**TASK STATEMENT**
Whenever the string "independent" turns up in a line below, that line should be copied.

(Saved data entries)
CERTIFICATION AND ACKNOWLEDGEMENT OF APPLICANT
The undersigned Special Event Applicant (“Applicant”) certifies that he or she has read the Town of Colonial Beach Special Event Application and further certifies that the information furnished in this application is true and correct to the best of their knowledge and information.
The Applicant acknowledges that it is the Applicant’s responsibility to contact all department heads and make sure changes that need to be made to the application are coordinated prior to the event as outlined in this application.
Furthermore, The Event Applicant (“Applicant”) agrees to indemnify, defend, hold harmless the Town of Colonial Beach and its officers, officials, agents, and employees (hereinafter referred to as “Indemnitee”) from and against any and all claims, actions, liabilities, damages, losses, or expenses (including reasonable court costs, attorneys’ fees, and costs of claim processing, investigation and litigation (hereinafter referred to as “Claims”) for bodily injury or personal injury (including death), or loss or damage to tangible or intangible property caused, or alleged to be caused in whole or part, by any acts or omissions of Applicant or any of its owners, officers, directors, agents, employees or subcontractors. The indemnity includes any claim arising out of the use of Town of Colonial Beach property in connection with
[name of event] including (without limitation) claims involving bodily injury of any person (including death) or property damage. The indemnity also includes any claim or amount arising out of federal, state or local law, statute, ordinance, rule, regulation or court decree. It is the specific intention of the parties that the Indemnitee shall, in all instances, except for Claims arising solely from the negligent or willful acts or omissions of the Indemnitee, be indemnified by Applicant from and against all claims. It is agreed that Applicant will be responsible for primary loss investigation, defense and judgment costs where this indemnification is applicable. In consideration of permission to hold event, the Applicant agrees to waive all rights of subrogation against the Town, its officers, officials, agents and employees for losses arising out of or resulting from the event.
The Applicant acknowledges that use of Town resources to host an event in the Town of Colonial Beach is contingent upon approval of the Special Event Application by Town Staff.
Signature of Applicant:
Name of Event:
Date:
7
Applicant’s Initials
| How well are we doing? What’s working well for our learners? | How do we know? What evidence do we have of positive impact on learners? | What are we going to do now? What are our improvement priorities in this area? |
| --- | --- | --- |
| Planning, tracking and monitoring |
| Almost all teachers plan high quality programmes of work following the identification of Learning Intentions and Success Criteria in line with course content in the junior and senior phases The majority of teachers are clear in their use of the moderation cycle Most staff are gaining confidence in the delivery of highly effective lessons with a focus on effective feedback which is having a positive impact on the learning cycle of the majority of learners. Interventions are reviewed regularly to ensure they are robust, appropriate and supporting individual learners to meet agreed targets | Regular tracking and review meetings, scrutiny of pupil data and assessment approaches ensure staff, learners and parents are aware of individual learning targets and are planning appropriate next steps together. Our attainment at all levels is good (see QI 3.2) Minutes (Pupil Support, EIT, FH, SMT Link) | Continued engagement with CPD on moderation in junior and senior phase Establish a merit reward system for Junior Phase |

* * *

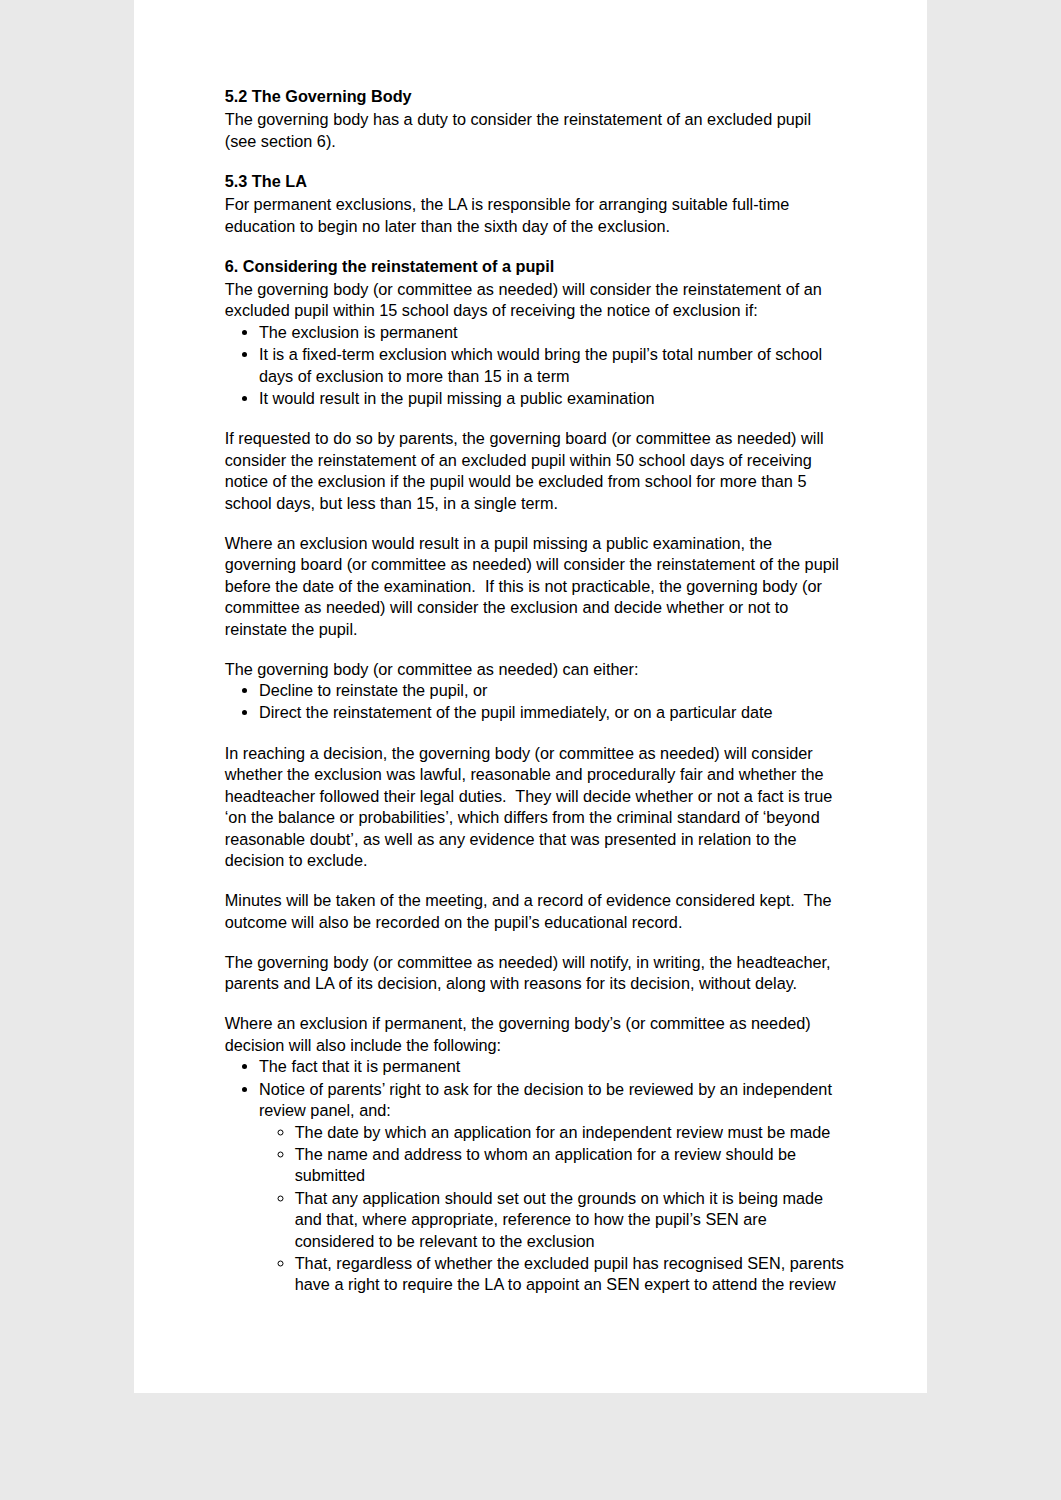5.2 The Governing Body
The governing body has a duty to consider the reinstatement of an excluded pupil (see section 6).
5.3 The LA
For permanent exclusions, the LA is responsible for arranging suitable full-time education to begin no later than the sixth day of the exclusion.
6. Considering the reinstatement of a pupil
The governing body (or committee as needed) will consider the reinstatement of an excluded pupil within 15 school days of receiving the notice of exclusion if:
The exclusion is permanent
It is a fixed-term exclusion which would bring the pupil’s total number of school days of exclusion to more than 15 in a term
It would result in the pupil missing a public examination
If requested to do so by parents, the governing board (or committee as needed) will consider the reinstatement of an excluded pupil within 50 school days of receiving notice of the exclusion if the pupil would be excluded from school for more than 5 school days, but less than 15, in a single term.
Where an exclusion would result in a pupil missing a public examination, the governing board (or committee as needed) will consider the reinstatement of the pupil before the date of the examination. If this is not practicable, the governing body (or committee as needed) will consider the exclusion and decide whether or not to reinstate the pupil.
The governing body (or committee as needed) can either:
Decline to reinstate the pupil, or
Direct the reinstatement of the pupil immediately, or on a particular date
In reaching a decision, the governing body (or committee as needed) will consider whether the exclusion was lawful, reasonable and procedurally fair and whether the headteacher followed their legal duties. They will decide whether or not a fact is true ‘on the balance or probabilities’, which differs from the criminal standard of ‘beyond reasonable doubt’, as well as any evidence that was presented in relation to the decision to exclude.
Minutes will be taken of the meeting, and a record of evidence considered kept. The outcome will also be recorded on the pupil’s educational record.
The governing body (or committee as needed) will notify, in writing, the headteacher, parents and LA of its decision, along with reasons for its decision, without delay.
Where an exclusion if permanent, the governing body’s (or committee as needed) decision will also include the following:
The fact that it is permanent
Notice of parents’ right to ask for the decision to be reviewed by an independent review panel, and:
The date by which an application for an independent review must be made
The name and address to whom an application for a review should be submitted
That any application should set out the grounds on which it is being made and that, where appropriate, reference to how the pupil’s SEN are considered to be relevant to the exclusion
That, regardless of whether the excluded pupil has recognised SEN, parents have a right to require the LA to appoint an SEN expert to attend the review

**RESPONSE BELOW**
Notice of parents’ right to ask for the decision to be reviewed by an independent review panel, and:
The date by which an application for an independent review must be made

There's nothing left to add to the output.